Am Wochenende waren wir im Sinfoniekonzert. Im Programmheft stand zu Brahms:
Brahms Musik ist durch feste, klare Formen charakterisiert, die oft klassischen Mustern folgen – und dies zu einer Zeit, als viele Komponisten sich von strengen formalen Strukturen lösten, die sie als einengend empfanden.
Schon in einem früheren Konzert ist mir eine ähnliche Passage im Heft aufgefallen, die ich aber leider nicht mehr vorliegen habe. Dort war von den Einflüssen von Ungarischen Tänzen auf Tschaikowskis Werke die Rede. Das ganze passt ja ganz gut zur Everything is a Remix Theorie, mit der ich mich ja gerade beschäftige. Diese besagt, dass alles Neue, Kreative ein Produkt aus altem ist.
In der Pause dann kamen wir auch auf das Thema und die Aussage: Bach war so Innovativ und hat Sachen gemacht, die Teilweise erst 200 Jahre später offiziell erfunden wurden. Das mag jetzt vielleicht auf den ersten Blick als Gegenargument gelten, jedoch hat auch Bach auf dem Alten aufgesetzt. Wie gesagt, ich bin kein Musikwissenschaftler, und erst Recht kein Klassikfachmann und ich hoffe, dass ich mich hier nicht zu weit aus dem Fenster lehne. Es folgen Zitate einer kurzen Bach-Wikipedia-Recherche.

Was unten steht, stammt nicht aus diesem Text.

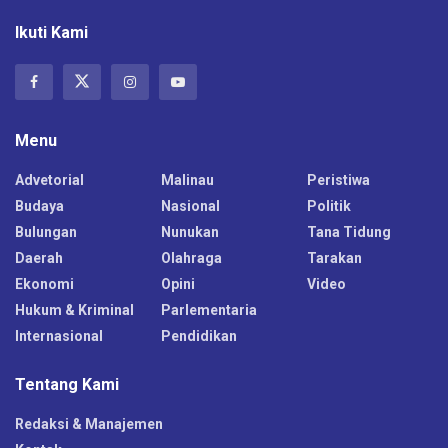
Ikuti Kami
Menu
Advetorial
Malinau
Peristiwa
Budaya
Nasional
Politik
Bulungan
Nunukan
Tana Tidung
Daerah
Olahraga
Tarakan
Ekonomi
Opini
Video
Hukum & Kriminal
Parlementaria
Internasional
Pendidikan
Tentang Kami
Redaksi & Manajemen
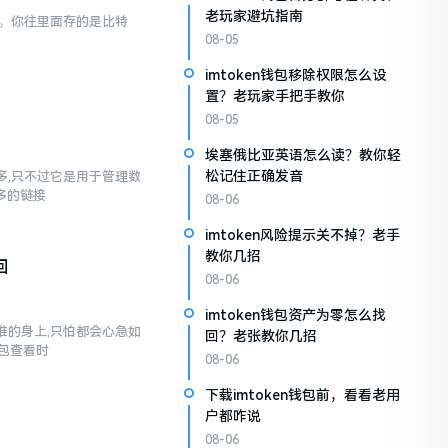
老玩家避坑指南
一样。你往里面存的是比特
08-05
imtoken钱包移除权限怎么设
置？老玩家手把手教你
08-05
埃塞俄比亚英语怎么读？教你轻
松记住正确发音
不多,只不过它是用于管理数
多多的链接
08-06
imtoken风险提示关不掉？老手
教你几招
回
08-06
imtoken钱包资产为零怎么找
到谁的身上,只怕都会心急如
回？老张教你几招
包查看时
08-06
下载imtoken钱包前，看看老用
户都咋说
08-06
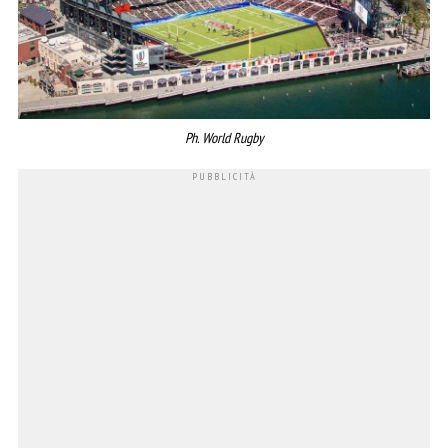
Ph. World Rugby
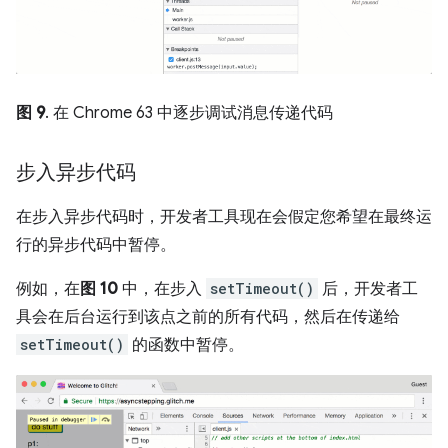
图 9
. 在 Chrome 63 中逐步调试消息传递代码
步入异步代码
在步入异步代码时，开发者工具现在会假定您希望在最终运
行的异步代码中暂停。
例如，在
图 10
中，在步入
setTimeout()
后，开发者工
具会在后台运行到该点之前的所有代码，然后在传递给
setTimeout()
的函数中暂停。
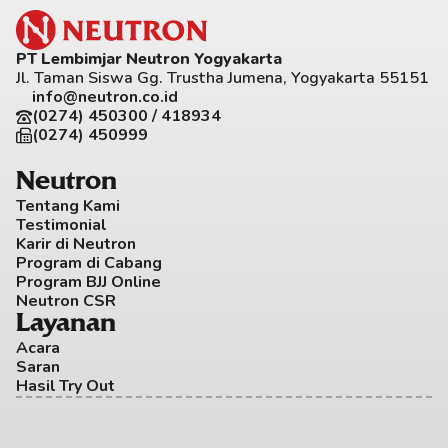
PT Lembimjar Neutron Yogyakarta
Jl. Taman Siswa Gg. Trustha Jumena, Yogyakarta 55151
info@neutron.co.id
(0274) 450300 / 418934
(0274) 450999
Neutron
Tentang Kami
Testimonial
Karir di Neutron
Program di Cabang
Program BJJ Online
Neutron CSR
Layanan
Acara
Saran
Hasil Try Out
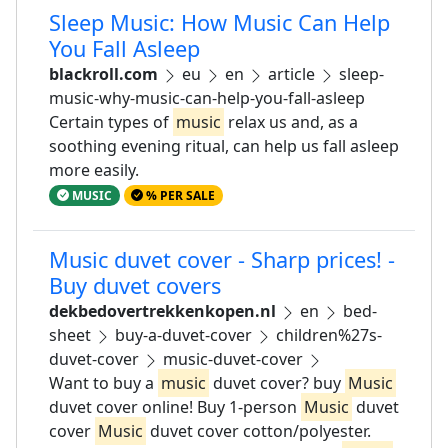
Sleep Music: How Music Can Help
You Fall Asleep
blackroll.com
eu
en
article
sleep-
music-why-music-can-help-you-fall-asleep
Certain types of
music
relax us and, as a
soothing evening ritual, can help us fall asleep
more easily.
MUSIC
% PER SALE
Music duvet cover - Sharp prices! -
Buy duvet covers
dekbedovertrekkenkopen.nl
en
bed-
sheet
buy-a-duvet-cover
children%27s-
duvet-cover
music-duvet-cover
Want to buy a
music
duvet cover? buy
Music
duvet cover online! Buy 1-person
Music
duvet
cover
Music
duvet cover cotton/polyester.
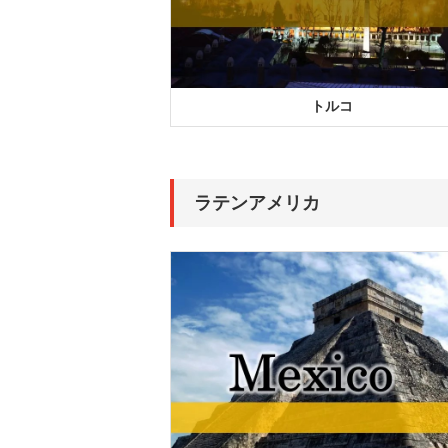
トルコ
ラテンアメリカ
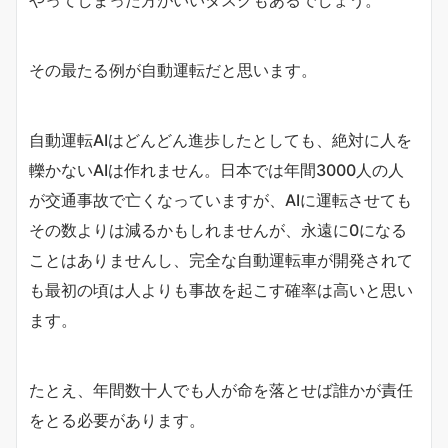
その最たる例が自動運転だと思います。
自動運転AIはどんどん進歩したとしても、絶対に人を
轢かないAIは作れません。日本では年間3000人の人
が交通事故で亡くなっていますが、AIに運転させても
その数よりは減るかもしれませんが、永遠に0になる
ことはありませんし、完全な自動運転車が開発されて
も最初の頃は人よりも事故を起こす確率は高いと思い
ます。
たとえ、年間数十人でも人が命を落とせば誰かが責任
をとる必要があります。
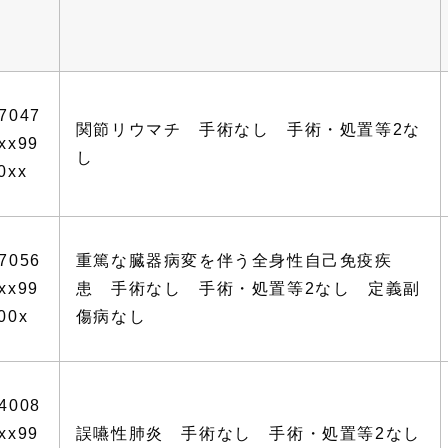
7047
関節リウマチ 手術なし 手術・処置等2な
xx99
し
0xx
7056
重篤な臓器病変を伴う全身性自己免疫疾
xx99
患 手術なし 手術・処置等2なし 定義副
00x
傷病なし
4008
xx99
誤嚥性肺炎 手術なし 手術・処置等2なし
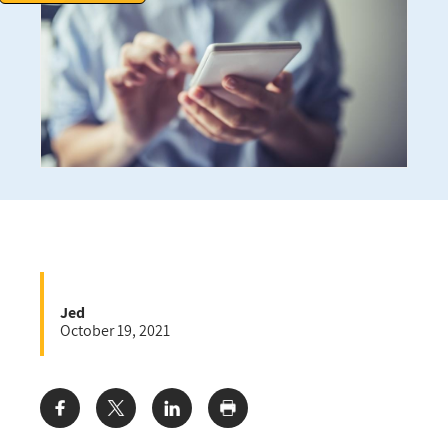
Jed
October 19, 2021
Share:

Von Jugend auf studierte Bach die Werke unterschiedlichster Komponisten und lernte aus ihnen durch Hören, Lesen, Abschreiben, Transkribieren, Bearbeiten und Nachahmen der Musik sowie durch die Übernahme von kompositorischen Mitteln, Formen und Gattungen. […] In Bachs vielfältigem Werk treffen sich Einflüsse aus der Musik Mittel-, Nord- und Süddeutschlands bzw. Österreichs sowie Frankreichs und Italiens, wobei sich die regionalen Traditionen gegenseitig beeinflusst haben. [1]
Mit Ausnahme der Oper komponierte Bach Werke in allen zu seiner Zeit verbreiteten musikalischen Gattungen. [2]
So weit die Grobübersicht.
Der Text basiert auf dem 26. und 27. Kapitel des Matthäus-Evangeliums in der Übersetzung Martin Luthers sowie auf Dichtungen von Christian Friedrich Henrici (genannt Picander) und Barthold Heinrich Brockes, dazu kommen die Passionschoräle. [3]
Die Texte der Arien sowie der Chöre in den Sätzen 1, 22 und 39 entstammen weder der Bibel noch überlieferten Kirchenliedern. Ihr Verfasser ist unbekannt und die Bach-Forschung geht davon aus, dass diese frei hinzugedichteten Texte nicht von einem einzigen Librettisten stammen. Insbesondere gibt es keine gesicherten Hinweise darauf, dass Bach selbst ihr Autor wäre. [4]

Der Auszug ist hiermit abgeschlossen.